▶ [Description of the task]:
Copy the entries below, substituting "Position" for each occurrence of "Placement" and keeping everything else the same.

▶ [Provided records]:
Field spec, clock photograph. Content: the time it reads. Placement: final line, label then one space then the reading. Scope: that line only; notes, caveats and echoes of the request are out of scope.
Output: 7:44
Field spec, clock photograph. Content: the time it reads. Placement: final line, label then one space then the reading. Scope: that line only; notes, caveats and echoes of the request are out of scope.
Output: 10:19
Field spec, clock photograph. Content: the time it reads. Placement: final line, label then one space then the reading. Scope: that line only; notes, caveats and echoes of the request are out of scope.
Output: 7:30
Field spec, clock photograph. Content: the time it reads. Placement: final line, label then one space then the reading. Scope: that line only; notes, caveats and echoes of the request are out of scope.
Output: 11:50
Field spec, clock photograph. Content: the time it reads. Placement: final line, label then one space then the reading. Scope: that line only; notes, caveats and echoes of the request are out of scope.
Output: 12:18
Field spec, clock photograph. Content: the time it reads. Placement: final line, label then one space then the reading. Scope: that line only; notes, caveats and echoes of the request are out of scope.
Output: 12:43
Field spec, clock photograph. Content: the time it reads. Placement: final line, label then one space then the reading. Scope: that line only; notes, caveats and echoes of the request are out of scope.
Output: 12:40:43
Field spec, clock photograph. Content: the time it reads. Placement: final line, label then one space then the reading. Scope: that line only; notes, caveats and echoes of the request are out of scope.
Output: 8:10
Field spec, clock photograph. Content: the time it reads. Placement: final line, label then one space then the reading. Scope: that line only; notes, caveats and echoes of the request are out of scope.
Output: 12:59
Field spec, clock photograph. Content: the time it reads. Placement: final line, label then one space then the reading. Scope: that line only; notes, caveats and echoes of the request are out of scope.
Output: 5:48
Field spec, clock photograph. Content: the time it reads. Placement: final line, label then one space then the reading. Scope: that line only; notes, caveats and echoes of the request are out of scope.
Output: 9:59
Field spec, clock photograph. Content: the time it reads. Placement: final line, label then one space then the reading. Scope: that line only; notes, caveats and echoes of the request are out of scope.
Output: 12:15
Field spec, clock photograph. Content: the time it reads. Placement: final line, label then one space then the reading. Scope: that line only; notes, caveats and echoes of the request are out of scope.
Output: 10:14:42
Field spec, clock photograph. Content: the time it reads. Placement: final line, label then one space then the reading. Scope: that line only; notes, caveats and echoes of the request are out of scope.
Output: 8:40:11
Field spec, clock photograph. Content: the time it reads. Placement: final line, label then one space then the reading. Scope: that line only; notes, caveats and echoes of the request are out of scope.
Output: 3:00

▶ [Task output]:
Field spec, clock photograph. Content: the time it reads. Position: final line, label then one space then the reading. Scope: that line only; notes, caveats and echoes of the request are out of scope.
Output: 7:44
Field spec, clock photograph. Content: the time it reads. Position: final line, label then one space then the reading. Scope: that line only; notes, caveats and echoes of the request are out of scope.
Output: 10:19
Field spec, clock photograph. Content: the time it reads. Position: final line, label then one space then the reading. Scope: that line only; notes, caveats and echoes of the request are out of scope.
Output: 7:30
Field spec, clock photograph. Content: the time it reads. Position: final line, label then one space then the reading. Scope: that line only; notes, caveats and echoes of the request are out of scope.
Output: 11:50
Field spec, clock photograph. Content: the time it reads. Position: final line, label then one space then the reading. Scope: that line only; notes, caveats and echoes of the request are out of scope.
Output: 12:18
Field spec, clock photograph. Content: the time it reads. Position: final line, label then one space then the reading. Scope: that line only; notes, caveats and echoes of the request are out of scope.
Output: 12:43
Field spec, clock photograph. Content: the time it reads. Position: final line, label then one space then the reading. Scope: that line only; notes, caveats and echoes of the request are out of scope.
Output: 12:40:43
Field spec, clock photograph. Content: the time it reads. Position: final line, label then one space then the reading. Scope: that line only; notes, caveats and echoes of the request are out of scope.
Output: 8:10
Field spec, clock photograph. Content: the time it reads. Position: final line, label then one space then the reading. Scope: that line only; notes, caveats and echoes of the request are out of scope.
Output: 12:59
Field spec, clock photograph. Content: the time it reads. Position: final line, label then one space then the reading. Scope: that line only; notes, caveats and echoes of the request are out of scope.
Output: 5:48
Field spec, clock photograph. Content: the time it reads. Position: final line, label then one space then the reading. Scope: that line only; notes, caveats and echoes of the request are out of scope.
Output: 9:59
Field spec, clock photograph. Content: the time it reads. Position: final line, label then one space then the reading. Scope: that line only; notes, caveats and echoes of the request are out of scope.
Output: 12:15
Field spec, clock photograph. Content: the time it reads. Position: final line, label then one space then the reading. Scope: that line only; notes, caveats and echoes of the request are out of scope.
Output: 10:14:42
Field spec, clock photograph. Content: the time it reads. Position: final line, label then one space then the reading. Scope: that line only; notes, caveats and echoes of the request are out of scope.
Output: 8:40:11
Field spec, clock photograph. Content: the time it reads. Position: final line, label then one space then the reading. Scope: that line only; notes, caveats and echoes of the request are out of scope.
Output: 3:00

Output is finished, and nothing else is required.